Wednesday, January 17, 2007

Oaxaca Part I

All is quiet in Oaxaca. At the moment it is closer to a ghost town than a traveler’s Mecca, as the preceding months demonstrations have kept the tourists away and sent many locals seeking refuge with friends and family elsewhere. Some hotels have boarded up for the season, and the restaurants that remain open are lucky to have two or three tables’ worth of customers at peak times. The craft bazaars were bereft of buyers. Amazingly, this did not seem to affect market equilibrium. Listless merchants, once engaged in a haggle over a rug or a shirt, sprung to action with a steely enthusiasm that made me look over to shoulder to see if there were really were a dozen other shoppers after the same item.

The only element Oaxaca is not in short supply of at the moment is a police presence, both local and federal. All of the access points into the zocalo, the old town’s main square, and varying intervals along the major roads into the central city are manned by a half dozen flak-jacketed, machine gun bearing troops, with riot shields and batons stacked against the piles of eight foot steel barriers at the ready to cordon off the streets. Last Saturday, on Dia del Reyes, the Mexican day for their equivalent to Santa Claus, the barriers were up. All streets into the zocalo and six blocks around the Santo Domingo church were cordoned off by groups of twenty troops per check point, their riot shields and tear gas canisters in hand. All this bravado for a march of 300 or so men women and children, on their way to a toy giveaway for the children of political prisoners, those who lost their parents, and the kids who live in the public housing complexes around the valley.

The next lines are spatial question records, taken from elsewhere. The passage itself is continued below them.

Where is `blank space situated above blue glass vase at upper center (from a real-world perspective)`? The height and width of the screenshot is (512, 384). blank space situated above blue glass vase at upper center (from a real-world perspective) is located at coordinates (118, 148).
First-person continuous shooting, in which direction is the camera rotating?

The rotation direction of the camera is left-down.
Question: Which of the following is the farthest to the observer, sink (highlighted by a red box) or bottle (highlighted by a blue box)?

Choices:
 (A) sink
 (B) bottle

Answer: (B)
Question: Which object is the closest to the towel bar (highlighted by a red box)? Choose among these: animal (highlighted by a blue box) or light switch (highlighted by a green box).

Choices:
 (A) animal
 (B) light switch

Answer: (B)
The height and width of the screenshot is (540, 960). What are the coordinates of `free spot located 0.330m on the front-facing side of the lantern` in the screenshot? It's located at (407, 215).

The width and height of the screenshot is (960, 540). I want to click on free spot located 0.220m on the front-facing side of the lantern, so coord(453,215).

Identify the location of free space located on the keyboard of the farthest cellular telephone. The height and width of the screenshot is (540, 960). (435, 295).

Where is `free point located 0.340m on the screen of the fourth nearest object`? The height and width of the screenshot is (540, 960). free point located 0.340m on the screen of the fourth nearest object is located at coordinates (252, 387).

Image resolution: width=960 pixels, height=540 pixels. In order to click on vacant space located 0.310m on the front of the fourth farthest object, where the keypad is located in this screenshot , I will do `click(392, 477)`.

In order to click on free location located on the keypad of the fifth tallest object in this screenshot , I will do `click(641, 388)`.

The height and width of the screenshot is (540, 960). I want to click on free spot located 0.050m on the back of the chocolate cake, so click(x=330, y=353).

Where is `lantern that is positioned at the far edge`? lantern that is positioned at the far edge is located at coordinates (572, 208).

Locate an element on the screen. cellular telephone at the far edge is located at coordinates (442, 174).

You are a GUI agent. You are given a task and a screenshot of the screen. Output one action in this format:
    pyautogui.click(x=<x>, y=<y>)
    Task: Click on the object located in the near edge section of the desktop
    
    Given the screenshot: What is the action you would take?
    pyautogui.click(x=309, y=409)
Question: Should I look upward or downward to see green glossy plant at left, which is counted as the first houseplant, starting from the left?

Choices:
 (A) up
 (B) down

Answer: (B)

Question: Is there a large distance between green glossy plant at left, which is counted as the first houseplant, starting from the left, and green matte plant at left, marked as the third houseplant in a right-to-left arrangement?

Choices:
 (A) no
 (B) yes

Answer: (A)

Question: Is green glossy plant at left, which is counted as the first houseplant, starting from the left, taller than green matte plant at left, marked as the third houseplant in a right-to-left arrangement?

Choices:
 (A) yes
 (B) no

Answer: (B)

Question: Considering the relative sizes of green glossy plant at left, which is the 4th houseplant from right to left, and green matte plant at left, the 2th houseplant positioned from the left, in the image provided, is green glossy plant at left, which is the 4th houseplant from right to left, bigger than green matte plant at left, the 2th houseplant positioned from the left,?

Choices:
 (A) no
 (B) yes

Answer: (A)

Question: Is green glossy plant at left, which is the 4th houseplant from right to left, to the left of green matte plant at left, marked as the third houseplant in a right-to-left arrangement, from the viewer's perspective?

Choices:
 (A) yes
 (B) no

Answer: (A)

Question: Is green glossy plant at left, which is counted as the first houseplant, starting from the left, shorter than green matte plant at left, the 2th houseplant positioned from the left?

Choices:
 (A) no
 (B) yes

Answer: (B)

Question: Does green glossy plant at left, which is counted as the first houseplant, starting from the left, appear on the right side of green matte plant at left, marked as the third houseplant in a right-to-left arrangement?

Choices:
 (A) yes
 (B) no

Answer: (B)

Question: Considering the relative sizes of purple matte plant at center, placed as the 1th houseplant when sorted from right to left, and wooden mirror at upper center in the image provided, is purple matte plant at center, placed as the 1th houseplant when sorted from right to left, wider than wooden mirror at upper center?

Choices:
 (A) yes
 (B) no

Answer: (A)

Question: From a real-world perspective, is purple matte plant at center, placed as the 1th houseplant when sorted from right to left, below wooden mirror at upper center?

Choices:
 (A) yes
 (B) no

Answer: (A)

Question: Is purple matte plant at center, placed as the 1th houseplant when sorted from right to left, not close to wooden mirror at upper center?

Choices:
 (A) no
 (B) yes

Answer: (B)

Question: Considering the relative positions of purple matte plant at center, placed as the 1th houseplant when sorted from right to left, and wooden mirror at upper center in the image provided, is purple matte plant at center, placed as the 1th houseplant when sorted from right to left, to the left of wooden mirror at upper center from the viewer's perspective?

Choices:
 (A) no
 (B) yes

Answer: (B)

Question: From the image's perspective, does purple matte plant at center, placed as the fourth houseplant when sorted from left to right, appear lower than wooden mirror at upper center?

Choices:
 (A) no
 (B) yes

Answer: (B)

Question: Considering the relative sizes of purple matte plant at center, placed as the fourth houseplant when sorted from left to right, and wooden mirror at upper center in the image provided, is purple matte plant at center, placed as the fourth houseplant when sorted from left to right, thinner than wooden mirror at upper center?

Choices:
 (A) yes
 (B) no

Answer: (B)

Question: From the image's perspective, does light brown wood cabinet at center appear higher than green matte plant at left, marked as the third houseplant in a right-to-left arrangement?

It is hard to really get off the beaten track these days, and though Oaxaca is mainstay on the Gringo trail, I have had the rare chance to imagine myself as a solitary wanderer far removed from the backpacking crowd. I had several museums to myself the last few days, and it was nice to take them in as one might a private collection. I was walking to breakfast this morning when I heard the sound of frantic sandals slapping down on the cobblestones behind me.

¨San Francisco Guy, Wait! ¨

I turned to see a set of gangling limbs flailing in my direction. It was a woman from New York I had met at the vegetarian restaurant the day before yesterday. A block and a half beyond her was the cab she must have sprung from upon seeing me, its back door was still open and it was idling in the middle of the street.

¨I thought you might want to check out one of the villages today, you want to go? ¨

I explained that I was on my way to breakfast but she insisted I could just as easily grab a bite at the bus station. The cab dropped us off at the second class bus station where there is line of colectivos, shared taxis that service different villages outside of the city. We found the one marked with our destination in the front window and hopped in the backseat. Normally a colectivo would cram in as many people as possible before setting off, but as there was no one around we only waited a few minutes before he started his engine and the three of us set out. The mountains seemed a lot closer once we got out of the city, and the light and vegetation was not unlike the mountains of southern California. We picked up a few villagers on the way to Ocotlan, and Lia and I chatted about her job in New York, she’s a researcher for a quiz show, and some of her other travels in Mexico.

The driver let us out at a dusty zocalo ringed by dingy shops and a somewhat attractive 16th century church. We wandered into the church and looked at the various saints and ornamentation. In a side chapel there was what looked to be a fake tree wrapped with vines that several women were praying around. The rest of the town was very sleepy. We decided to walk off the square until we hit dirt road. This took three blocks. Before the end of the pavement there was an entrance to a graveyard. Most of the tombs were elevated, the cheaper ones built up with tile, but most had nicer stone, granite and even marble finishes. Some of the structures with columns, porticos, and resident angels and saints, approached the size of the shanties we had seen on the road into the village. There were many elaborate plots for children who didn’t survive their first year. Well over a year’s median income went into many of these displays for the departed, and after a few minutes we ran into what looked to be a grounds crew. In Ocotlan, the dead seemed to sleep more comfortably than the living.